◆ Work to be completed
Images should not appear in the copy, yet every line of the listing below must be printed exactly.

◆ Collected data
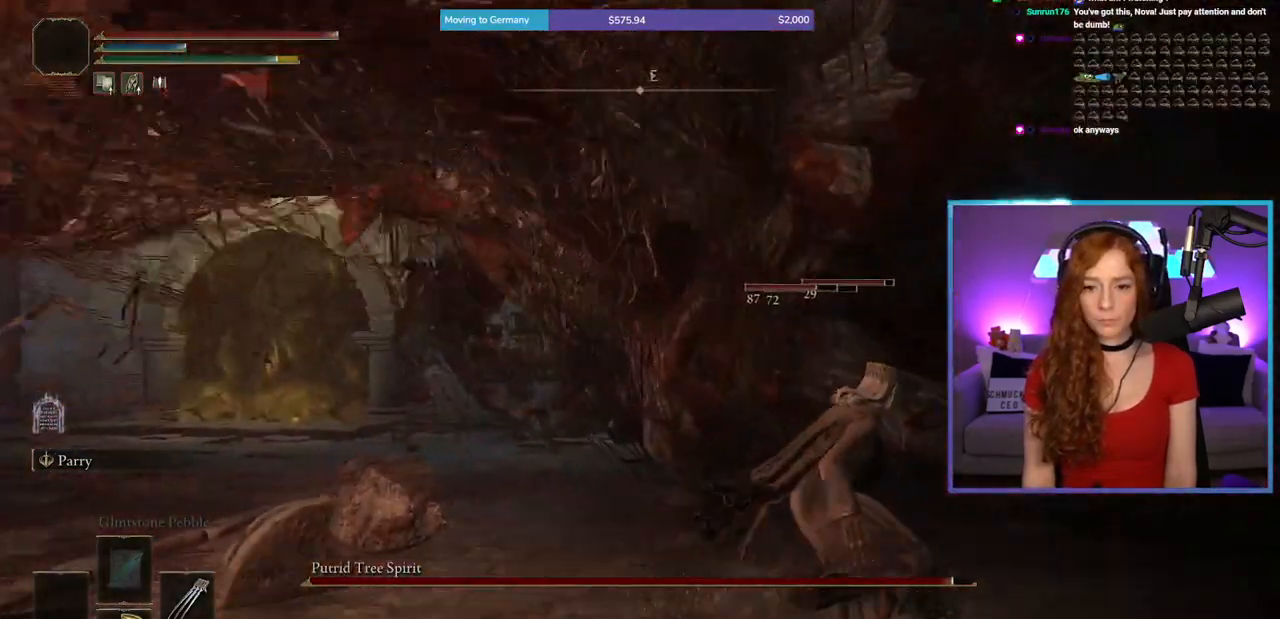
{"buttons": [], "left_stick": "up", "right_stick": "center", "events": [[267, "right_stick", "right"], [283, "left_stick", "up-right"], [367, "right_stick", "center"], [383, "R1", "down"], [433, "left_stick", "up"], [500, "R1", "up"]]}
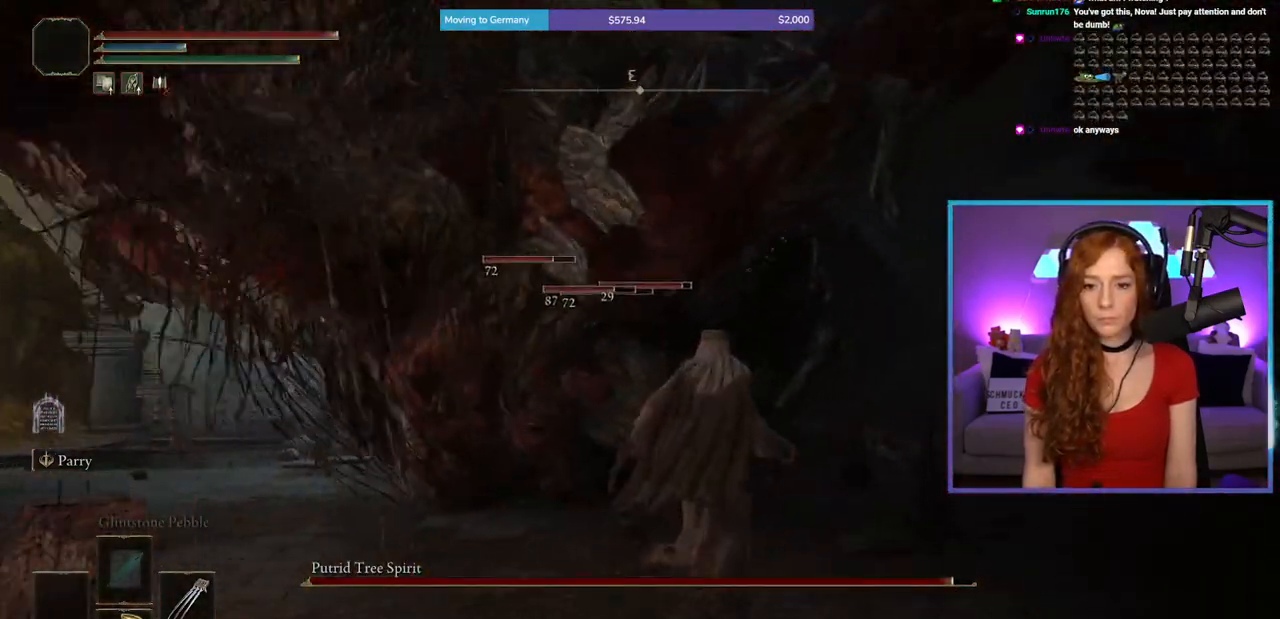
{"buttons": ["R1"], "left_stick": "up", "right_stick": "center", "events": [[50, "right_stick", "down-left"], [150, "right_stick", "center"], [417, "right_stick", "down-left"], [483, "right_stick", "center"], [500, "R1", "down"]]}
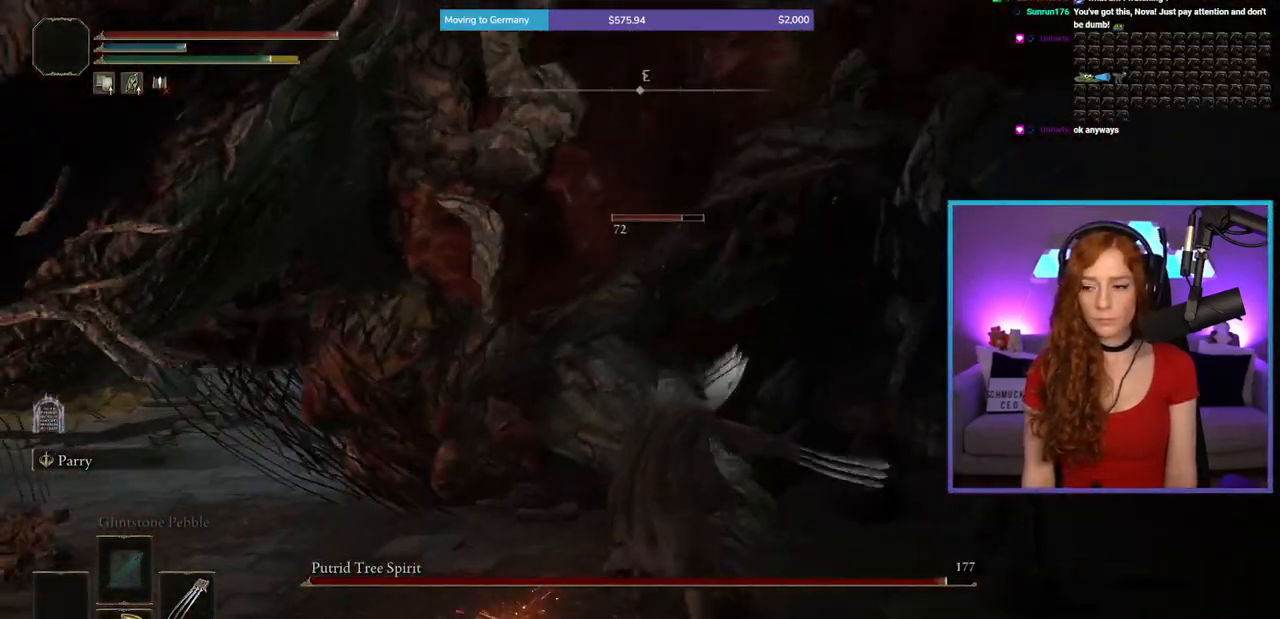
{"buttons": [], "left_stick": "up", "right_stick": "center", "events": [[133, "R1", "up"], [200, "R1", "down"], [250, "right_stick", "up-left"], [350, "R1", "up"], [367, "right_stick", "center"]]}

◆ Result
{"buttons": [], "left_stick": "up", "right_stick": "center", "events": [[267, "right_stick", "right"], [283, "left_stick", "up-right"], [367, "right_stick", "center"], [383, "R1", "down"], [433, "left_stick", "up"], [500, "R1", "up"]]}
{"buttons": ["R1"], "left_stick": "up", "right_stick": "center", "events": [[50, "right_stick", "down-left"], [150, "right_stick", "center"], [417, "right_stick", "down-left"], [483, "right_stick", "center"], [500, "R1", "down"]]}
{"buttons": [], "left_stick": "up", "right_stick": "center", "events": [[133, "R1", "up"], [200, "R1", "down"], [250, "right_stick", "up-left"], [350, "R1", "up"], [367, "right_stick", "center"]]}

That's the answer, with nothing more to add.